В руке Ницше снова появился карандаш: «Что вы имеете в виду под „катастрофическим итогом“?»
«Вы поймете это только тогда, когда узнаете, что произошло между мной и Бертой. Осторожничать с этим бессмысленно. Мне стоит просто, без прикрас, выложить все карты на стол. Я, старый дурак, влюбился в нее! Я стал просто одержим ею. Я не переставал думать о ней».
Брейер не мог не удивляться тому, насколько легко и на самом деле весело он рассказывал такие сокровенные вещи.
«Мой день состоял из двух частей — когда я был с Бертой и когда я ждал нашей следующей встречи! Я проводил с ней каждый день по часу, а потом даже начал навещать ее дважды в день. Когда я видел ее, меня охватывала сильнейшая страсть. Ее прикосновения вызывали сексуальное возбуждение».

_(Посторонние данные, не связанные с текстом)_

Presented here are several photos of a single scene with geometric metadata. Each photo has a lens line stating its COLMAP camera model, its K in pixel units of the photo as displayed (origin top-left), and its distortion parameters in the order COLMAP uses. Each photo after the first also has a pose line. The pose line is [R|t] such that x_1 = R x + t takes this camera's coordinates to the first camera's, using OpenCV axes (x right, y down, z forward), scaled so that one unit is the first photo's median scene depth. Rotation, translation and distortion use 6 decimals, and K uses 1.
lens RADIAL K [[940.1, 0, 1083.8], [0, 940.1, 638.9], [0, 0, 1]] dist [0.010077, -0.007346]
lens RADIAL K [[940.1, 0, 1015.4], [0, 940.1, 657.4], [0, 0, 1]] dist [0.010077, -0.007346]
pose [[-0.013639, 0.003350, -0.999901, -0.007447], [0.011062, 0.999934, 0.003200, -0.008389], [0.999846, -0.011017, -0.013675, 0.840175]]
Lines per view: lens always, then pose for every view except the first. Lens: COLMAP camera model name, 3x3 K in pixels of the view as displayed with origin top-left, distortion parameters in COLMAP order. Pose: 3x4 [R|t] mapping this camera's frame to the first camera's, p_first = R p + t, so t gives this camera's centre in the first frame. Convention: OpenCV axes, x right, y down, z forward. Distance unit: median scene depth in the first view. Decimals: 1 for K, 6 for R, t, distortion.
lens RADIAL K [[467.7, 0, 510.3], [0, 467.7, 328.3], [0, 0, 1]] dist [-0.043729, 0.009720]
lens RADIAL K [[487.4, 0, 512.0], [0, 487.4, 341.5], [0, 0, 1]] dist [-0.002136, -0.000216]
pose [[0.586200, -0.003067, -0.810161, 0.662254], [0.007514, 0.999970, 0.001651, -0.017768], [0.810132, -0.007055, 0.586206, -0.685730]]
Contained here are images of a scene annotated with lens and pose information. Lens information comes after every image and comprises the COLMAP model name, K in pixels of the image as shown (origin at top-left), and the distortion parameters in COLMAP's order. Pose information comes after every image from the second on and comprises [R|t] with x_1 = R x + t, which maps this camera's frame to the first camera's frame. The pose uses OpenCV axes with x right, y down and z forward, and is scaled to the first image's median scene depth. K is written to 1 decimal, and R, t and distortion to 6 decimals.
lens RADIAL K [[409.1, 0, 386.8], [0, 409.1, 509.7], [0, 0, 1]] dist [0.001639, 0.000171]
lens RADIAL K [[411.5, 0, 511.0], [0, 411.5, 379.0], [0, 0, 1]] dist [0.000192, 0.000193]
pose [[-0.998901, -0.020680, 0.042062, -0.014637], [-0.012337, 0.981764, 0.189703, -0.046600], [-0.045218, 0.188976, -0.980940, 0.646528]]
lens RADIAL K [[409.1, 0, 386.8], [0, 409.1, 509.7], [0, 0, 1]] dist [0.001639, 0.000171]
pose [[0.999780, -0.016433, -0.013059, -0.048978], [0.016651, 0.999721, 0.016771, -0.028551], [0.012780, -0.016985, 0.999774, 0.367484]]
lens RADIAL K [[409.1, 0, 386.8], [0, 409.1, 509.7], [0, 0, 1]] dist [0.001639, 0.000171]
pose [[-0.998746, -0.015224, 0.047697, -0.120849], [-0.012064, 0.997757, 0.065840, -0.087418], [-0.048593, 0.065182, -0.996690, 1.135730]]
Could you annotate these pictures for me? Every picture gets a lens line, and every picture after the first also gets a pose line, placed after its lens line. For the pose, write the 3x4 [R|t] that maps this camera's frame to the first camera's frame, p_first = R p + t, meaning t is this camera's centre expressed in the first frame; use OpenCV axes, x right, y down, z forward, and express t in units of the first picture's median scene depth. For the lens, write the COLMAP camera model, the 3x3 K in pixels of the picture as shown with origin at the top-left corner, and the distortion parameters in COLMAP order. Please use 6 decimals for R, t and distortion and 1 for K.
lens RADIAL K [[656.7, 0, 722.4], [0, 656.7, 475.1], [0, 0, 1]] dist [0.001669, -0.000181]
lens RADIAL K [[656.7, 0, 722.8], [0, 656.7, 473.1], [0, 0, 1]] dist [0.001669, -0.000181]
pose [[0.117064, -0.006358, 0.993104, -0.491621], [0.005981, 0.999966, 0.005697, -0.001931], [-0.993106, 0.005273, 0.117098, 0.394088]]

«Зачем она прикасалась к вам?»
«Ей было трудно ходить, и она, когда мы гуляли, цеплялась за мою руку. Часто ее скручивали жестокие судороги, так что я должен был делать ей массаж бедерных мышц. Порой она так жалобно плакала, что мне приходилось обнимать ее, чтобы утешить. Иногда, когда я садился рядом с ней, она спонтанно входила в транс, клала голову мне на плечо и „прочищала дымоходы“ в течение часа. Или она клала голову в мою ладонь и засыпала, словно дитя. Во многих, многих ситуациях мне приходилось сдерживать сексуальное возбуждение».
«Может, лишь мужчина в мужчине может выпустить на свободу женщину в женщине», — сказал Ницше.
Брейер вскинул глаза на собеседника: «Может быть, я неправильно вас понял! Вы не можете не знать, что любого рода сексуальные действия с пациентом не имеют права на существование — это анафема, помните о клятве Гиппократа!»
«А женщина? Какую она несет ответственность?»
«Но она не женщина, она пациентка'. Я, должно быть, не понимаю вас».
«Давайте вернемся к этому позже, — спокойно отозвался Ницше. — Я до сих пор не услышал, что же это был за катастрофический итог».
«Ну, мне казалось, что состояние Берты улучшается, симптомы один за другим исчезали. Но ее врачу похвастаться было нечем. Моя жена, Матильда, которая всегда меня понимала и отличалась спокойным характером, начала обижаться — сначала на то, что я слишком много времени провожу с Бертой, а потом и разговоры об этой девушке начали вызывать у нее негодование. Разумеется, мне хватило ума не рассказывать Матильде об истинном характере моих чувств к Берте, но, я уверен, она догадывалась об этом. Однажды она разозлилась и вообще запретила мне упоминать даже имя Берты. Я начал злиться на жену, у меня даже появилась иррациональная идея о том, что она стоит на моем пути, то есть, если бы не она, я мог бы начать новую жизнь с Бертой».